*ABOUT THIS TASK:*
Wherever a line in the data holds the word "venv", pull that line out.

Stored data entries
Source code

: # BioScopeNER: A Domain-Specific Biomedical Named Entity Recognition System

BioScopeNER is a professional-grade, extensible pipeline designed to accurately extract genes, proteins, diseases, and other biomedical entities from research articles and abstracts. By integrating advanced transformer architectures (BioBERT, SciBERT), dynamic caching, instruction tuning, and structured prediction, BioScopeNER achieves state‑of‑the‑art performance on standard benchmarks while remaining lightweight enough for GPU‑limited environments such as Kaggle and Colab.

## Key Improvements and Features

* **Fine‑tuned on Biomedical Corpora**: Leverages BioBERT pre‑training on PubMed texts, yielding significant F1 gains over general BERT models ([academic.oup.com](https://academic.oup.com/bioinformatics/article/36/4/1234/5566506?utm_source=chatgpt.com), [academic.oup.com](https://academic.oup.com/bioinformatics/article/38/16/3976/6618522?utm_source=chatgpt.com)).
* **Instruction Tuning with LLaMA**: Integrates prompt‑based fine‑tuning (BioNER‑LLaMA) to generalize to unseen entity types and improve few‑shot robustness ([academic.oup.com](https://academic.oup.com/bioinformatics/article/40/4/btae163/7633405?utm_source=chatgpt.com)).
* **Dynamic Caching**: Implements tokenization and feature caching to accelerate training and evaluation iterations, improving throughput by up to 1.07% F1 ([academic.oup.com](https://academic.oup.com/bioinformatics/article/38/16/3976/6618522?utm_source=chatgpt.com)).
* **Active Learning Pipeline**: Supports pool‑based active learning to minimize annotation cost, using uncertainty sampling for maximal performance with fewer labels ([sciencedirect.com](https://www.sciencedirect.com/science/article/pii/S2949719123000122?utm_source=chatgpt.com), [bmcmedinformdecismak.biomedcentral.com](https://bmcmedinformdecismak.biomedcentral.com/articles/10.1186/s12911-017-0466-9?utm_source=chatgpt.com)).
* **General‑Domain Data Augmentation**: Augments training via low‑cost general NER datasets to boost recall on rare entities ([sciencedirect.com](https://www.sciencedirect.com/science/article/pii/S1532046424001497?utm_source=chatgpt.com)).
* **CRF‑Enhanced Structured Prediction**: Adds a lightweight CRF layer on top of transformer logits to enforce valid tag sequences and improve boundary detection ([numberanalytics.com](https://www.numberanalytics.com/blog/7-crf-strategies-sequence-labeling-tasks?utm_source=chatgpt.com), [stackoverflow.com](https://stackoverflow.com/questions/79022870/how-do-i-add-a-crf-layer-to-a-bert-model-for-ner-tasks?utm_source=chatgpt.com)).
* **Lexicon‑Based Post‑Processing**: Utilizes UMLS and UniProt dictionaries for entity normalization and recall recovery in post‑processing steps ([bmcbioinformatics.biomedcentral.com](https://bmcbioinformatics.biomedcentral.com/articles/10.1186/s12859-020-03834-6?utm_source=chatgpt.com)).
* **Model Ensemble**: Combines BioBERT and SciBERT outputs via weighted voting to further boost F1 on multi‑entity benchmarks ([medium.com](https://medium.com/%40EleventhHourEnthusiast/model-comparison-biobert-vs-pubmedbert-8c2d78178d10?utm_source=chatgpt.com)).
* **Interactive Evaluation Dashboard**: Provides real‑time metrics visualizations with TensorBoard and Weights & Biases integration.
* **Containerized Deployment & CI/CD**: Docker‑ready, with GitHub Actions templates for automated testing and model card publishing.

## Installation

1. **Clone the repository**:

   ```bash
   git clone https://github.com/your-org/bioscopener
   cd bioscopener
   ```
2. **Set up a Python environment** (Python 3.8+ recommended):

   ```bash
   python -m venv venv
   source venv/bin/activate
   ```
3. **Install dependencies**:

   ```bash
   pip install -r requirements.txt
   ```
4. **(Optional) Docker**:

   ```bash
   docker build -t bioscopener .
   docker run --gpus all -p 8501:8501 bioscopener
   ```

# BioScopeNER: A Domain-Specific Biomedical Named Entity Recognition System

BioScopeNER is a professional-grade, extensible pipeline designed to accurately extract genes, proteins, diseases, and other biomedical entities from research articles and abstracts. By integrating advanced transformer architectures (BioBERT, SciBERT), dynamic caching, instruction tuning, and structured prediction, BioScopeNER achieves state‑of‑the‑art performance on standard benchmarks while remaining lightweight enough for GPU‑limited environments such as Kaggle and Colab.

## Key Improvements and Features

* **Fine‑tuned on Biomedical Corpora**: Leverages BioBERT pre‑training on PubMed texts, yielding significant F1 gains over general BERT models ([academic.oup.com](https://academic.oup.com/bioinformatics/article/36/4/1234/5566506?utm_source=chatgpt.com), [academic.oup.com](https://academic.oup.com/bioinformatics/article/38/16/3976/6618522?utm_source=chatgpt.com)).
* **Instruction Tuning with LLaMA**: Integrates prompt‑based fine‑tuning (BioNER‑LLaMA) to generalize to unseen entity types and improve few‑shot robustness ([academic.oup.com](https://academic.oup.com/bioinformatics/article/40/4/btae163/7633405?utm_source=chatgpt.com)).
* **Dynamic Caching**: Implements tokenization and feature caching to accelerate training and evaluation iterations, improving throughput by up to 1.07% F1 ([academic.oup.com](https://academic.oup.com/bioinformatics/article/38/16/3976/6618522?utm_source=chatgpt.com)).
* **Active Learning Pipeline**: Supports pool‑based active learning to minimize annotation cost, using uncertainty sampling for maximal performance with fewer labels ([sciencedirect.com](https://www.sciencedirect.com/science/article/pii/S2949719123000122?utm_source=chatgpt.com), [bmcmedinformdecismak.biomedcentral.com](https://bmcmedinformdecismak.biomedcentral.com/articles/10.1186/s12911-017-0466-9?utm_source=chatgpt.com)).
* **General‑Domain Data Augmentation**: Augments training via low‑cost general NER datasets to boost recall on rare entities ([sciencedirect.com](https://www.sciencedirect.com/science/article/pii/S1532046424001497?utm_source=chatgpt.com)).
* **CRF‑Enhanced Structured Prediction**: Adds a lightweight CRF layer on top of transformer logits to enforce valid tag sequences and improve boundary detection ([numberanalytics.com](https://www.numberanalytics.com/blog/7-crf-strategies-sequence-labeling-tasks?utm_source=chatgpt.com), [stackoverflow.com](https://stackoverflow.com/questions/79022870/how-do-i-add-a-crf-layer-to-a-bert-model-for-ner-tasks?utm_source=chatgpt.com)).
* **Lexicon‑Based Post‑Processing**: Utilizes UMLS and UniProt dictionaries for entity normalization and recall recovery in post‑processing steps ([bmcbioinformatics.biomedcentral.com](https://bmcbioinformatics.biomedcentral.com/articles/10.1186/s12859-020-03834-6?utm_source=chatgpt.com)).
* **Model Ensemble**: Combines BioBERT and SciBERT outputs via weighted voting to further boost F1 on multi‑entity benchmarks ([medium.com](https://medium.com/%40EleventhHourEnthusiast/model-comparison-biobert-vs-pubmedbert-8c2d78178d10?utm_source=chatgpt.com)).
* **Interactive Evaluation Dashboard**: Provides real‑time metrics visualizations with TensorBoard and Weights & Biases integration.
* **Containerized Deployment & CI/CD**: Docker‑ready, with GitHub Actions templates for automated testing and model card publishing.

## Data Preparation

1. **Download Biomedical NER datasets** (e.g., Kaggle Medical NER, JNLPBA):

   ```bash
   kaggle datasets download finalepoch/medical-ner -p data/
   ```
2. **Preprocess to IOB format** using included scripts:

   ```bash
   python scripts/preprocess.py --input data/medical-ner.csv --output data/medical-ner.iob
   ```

*ANSWER FOR THIS EXERCISE:*
   python -m venv venv
   source venv/bin/activate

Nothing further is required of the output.